Можно предположить, что замысел биографического фильма о Достоевском естественным образом возник у Тарковского как бы в продолжение работы над «Страстями по Андрею» (1966) и скорее всего столь же естественно рассеивался на фоне тяжелейшей приемки фильма в Госкино. Любопытно, что параллельный интерес к Толстому развивался у Тарковского по той же логике: идее экранизации произведения («Смерть Ивана Ильича») сопутствовало желание обратиться к биографии писателя (замысел фильма «Бегство» на тему «ухода великого старца»). Можно заметить, что ближе к концу жизни, особенно в период эмиграции, интерес Тарковского к Достоевскому и Толстому явно проходит под знаком приоритета последнего. Это может быть связано с эволюцией духовного опыта режиссера, который в эти годы явным образом тяготел к внеконфессиональному религиозному синкретизму, в то время как период второй половины 60-х – начала 70-х, когда читательские предпочтения, если судить по дневнику, были на стороне Достоевского, был отмечен более активным поиском духовных ориентиров в недрах православной традиции и русской религиозной философии[10].
Однако вернемся к движению в сторону постановки «Идиота». Уже через три дня после первого упоминания появляется запись, выражающая режиссерское сомнение в перспективности замысла: «Еще раз перечитываю "Идиота". Я бы не сказал, что ставить его просто. Очень трудно сделать сценарий. Материал романа грубо делится на "сцены" и на "описание сцен", т. е. перечисление того, что произошло важного для развития рассказа». В тот же день Тарковский посетовал: «Конечно, самый цельный, стройный, гармоничный и наиболее близкий к сценарию у Достоевского – [роман] "Преступление и наказание". Но его испохабил Лева Кулиджанов» [85]. Типичная для Тарковского желчная оценка чужого творчества в данном случае явно связана с ревностным отношением режиссера к творчеству Достоевского. Эта творческая ревность, присущая Тарковскому, станет катализатором возобновления интереса к «Идиоту», когда он казался уже практически иссякшим.

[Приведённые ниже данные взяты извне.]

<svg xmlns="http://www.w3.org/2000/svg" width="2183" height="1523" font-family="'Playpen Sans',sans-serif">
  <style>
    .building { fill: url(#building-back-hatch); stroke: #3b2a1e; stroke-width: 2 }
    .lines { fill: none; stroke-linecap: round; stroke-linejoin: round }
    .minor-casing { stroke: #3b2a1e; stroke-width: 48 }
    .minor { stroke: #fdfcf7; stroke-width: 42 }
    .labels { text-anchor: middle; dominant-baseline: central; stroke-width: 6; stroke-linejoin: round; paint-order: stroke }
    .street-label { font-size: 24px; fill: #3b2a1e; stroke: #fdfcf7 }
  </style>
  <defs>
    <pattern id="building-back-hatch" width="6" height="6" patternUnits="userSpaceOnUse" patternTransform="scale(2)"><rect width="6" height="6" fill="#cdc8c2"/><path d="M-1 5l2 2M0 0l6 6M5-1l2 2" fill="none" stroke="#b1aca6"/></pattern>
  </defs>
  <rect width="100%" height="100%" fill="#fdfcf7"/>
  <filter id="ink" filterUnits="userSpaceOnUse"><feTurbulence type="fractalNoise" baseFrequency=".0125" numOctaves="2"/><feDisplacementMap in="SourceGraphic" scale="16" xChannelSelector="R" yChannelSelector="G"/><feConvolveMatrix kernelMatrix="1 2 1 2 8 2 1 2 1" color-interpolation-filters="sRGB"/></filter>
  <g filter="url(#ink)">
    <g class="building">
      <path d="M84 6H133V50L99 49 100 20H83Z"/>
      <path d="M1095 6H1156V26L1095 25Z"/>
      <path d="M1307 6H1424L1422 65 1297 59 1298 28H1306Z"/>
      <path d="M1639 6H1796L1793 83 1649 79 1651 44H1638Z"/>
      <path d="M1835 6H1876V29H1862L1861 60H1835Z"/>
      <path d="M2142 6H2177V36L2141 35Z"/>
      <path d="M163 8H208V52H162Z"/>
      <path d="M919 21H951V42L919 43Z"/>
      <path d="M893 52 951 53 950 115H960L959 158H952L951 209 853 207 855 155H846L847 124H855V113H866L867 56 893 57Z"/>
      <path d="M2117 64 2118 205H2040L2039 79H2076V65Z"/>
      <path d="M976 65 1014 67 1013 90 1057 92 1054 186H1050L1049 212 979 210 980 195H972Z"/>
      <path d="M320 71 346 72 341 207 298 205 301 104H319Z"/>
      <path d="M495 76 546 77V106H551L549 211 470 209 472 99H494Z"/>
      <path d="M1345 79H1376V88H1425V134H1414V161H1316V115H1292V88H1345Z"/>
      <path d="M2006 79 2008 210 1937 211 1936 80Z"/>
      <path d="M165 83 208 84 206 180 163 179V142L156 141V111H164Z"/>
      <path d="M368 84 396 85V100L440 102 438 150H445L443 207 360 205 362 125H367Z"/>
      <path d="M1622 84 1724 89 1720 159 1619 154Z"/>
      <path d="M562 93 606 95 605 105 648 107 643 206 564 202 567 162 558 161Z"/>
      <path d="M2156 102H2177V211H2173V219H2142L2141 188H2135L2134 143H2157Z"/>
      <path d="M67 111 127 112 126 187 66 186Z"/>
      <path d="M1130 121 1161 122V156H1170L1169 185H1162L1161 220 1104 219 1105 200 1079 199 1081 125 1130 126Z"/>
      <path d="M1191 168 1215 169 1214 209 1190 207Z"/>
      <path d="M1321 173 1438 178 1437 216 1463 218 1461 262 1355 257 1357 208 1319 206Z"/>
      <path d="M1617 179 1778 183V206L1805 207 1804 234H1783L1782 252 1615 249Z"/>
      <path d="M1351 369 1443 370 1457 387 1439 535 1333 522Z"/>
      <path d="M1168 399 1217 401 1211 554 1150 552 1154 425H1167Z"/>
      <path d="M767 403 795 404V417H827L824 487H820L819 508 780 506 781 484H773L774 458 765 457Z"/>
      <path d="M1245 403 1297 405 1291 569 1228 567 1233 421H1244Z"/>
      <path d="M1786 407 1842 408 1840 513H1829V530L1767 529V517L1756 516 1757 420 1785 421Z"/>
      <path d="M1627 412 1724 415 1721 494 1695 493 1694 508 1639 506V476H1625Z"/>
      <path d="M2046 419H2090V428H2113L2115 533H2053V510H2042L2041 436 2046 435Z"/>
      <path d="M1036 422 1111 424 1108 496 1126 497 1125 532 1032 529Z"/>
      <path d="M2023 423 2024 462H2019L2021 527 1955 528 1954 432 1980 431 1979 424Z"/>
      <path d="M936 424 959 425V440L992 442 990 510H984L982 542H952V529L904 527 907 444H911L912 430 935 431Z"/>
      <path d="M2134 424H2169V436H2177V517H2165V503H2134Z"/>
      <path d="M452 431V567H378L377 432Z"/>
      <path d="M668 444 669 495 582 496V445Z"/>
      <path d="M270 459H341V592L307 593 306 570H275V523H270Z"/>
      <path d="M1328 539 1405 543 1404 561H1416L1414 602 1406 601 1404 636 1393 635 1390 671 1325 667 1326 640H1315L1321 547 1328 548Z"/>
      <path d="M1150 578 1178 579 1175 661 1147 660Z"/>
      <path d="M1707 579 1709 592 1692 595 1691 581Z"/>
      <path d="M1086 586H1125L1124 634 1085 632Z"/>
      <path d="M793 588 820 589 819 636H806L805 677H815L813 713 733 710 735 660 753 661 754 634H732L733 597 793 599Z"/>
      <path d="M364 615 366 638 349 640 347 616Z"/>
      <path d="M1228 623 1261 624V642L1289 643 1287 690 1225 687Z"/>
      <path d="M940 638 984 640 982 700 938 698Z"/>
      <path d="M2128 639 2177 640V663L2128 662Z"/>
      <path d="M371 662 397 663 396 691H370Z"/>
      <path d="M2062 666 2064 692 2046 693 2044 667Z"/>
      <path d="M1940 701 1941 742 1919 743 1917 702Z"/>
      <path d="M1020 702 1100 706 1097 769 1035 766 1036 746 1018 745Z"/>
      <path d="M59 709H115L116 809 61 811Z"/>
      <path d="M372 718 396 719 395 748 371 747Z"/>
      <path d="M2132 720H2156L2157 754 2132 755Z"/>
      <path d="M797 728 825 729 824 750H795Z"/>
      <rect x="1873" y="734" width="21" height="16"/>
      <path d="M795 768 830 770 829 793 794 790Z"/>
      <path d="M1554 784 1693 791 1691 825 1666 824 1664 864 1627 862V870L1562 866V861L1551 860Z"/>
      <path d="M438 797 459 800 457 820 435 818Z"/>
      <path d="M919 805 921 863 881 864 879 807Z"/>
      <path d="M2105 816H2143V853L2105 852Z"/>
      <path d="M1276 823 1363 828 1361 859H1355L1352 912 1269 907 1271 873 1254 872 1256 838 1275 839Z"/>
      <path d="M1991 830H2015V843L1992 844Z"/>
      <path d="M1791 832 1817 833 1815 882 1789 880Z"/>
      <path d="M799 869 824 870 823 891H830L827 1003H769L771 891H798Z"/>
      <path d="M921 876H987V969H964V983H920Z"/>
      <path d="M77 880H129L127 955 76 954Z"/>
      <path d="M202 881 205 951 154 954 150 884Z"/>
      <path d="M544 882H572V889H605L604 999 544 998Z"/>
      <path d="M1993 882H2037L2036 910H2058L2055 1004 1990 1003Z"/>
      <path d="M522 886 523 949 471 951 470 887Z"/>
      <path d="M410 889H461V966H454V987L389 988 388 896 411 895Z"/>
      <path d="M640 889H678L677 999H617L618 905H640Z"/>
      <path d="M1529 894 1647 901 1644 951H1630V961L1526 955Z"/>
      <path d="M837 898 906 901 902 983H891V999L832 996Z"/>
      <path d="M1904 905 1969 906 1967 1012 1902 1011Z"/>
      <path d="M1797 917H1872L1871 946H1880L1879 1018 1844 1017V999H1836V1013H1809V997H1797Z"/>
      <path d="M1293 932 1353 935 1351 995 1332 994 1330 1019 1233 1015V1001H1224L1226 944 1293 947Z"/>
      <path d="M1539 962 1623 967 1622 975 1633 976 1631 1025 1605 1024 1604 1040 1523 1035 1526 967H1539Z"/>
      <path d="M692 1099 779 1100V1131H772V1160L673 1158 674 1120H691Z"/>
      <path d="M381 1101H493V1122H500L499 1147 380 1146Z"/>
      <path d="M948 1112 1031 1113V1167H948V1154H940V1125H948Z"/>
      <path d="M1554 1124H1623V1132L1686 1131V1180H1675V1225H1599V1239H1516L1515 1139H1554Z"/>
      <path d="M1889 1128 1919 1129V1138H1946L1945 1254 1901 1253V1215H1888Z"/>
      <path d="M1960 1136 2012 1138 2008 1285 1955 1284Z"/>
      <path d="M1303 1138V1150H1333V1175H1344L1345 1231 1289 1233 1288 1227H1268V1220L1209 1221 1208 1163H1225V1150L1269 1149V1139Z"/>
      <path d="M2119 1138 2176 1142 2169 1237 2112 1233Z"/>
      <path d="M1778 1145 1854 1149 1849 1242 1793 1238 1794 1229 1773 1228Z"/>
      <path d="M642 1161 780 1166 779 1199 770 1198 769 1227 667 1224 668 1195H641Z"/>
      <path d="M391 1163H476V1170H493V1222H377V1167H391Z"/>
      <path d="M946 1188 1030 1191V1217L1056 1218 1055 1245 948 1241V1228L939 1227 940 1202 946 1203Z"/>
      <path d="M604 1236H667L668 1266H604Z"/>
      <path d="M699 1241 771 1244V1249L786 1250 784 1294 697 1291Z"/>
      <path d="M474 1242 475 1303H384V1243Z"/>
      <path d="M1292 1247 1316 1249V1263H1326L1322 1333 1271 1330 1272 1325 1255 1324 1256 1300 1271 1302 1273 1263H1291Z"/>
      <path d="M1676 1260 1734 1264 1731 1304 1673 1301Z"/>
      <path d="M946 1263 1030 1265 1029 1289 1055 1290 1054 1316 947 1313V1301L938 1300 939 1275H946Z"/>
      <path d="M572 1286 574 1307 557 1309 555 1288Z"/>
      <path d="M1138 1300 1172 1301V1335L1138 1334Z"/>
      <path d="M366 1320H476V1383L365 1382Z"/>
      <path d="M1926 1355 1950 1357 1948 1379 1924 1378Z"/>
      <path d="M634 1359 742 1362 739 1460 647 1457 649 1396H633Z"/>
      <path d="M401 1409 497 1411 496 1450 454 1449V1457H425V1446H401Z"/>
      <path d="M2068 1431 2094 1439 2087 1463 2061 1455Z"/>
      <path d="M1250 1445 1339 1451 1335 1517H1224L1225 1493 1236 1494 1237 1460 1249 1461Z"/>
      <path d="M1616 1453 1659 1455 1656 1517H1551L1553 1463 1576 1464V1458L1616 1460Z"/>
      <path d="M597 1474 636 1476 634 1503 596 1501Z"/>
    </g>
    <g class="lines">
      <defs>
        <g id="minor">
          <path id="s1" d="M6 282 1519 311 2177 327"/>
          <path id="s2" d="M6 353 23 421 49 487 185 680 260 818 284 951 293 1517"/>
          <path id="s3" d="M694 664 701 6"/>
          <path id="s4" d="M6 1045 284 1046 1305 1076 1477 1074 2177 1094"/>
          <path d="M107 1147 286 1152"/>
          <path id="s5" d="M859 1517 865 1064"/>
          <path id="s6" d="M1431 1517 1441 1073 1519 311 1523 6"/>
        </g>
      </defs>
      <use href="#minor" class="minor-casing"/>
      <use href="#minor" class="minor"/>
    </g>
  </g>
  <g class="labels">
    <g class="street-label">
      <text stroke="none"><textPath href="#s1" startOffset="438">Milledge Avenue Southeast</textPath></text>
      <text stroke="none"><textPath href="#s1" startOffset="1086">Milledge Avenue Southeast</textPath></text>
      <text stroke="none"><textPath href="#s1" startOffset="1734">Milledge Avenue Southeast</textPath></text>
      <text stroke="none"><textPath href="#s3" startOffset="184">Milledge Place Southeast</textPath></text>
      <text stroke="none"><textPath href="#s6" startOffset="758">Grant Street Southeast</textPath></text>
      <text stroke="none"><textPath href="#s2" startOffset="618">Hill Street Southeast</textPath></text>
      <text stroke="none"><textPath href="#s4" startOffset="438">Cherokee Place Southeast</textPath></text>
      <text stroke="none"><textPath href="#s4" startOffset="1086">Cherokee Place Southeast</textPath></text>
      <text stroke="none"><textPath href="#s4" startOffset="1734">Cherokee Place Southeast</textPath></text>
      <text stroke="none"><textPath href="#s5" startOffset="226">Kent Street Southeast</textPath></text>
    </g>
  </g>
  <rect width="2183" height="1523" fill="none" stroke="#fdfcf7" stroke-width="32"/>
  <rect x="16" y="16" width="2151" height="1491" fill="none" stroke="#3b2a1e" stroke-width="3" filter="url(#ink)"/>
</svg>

Уже 15 февраля, то есть спустя две недели после первой записи, он разочарованно пишет: «Перечитал «Идиота». И почему-то идея постановки его для меня поблекла и увяла. Мне почему-то было скучно его читать» [87], а спустя три дня Тарковский уже начинает поиск замены «Идиоту»: «После неудачного чтения "Идиота" решил перечитать "Подростка". Разговор по поводу "Идиота" с Лапиным откладывается» [93]. Упоминание двух других романов «пятикнижия» Достоевского в контексте неудачного перечитывания «Идиота» кажется мне весьма показательным: словно Тарковский испытывал стихийное желание экранизировать прозу Достоевского в принципе, не сосредотачиваясь на образной системе того или другого романа. Об этом свидетельствует и то, что идея постановки романа предшествует его чтению. Выбор в пользу «Идиота», видимо, был мотивирован исключительно его вакантностью, что недвусмысленно оговаривается в заявке на фильм: «Почти двадцать лет назад И.А. Пырьев снял одну серию "Идиота", "заинтриговав" зрителя. Работу свою по неизвестным нам причинам он не закончил. <…> Но сегодня очевидность такова, что до сих пор один из трех лучших романов Ф.М. Достоевского не имеет своего законченного кинематографического воплощения» [34].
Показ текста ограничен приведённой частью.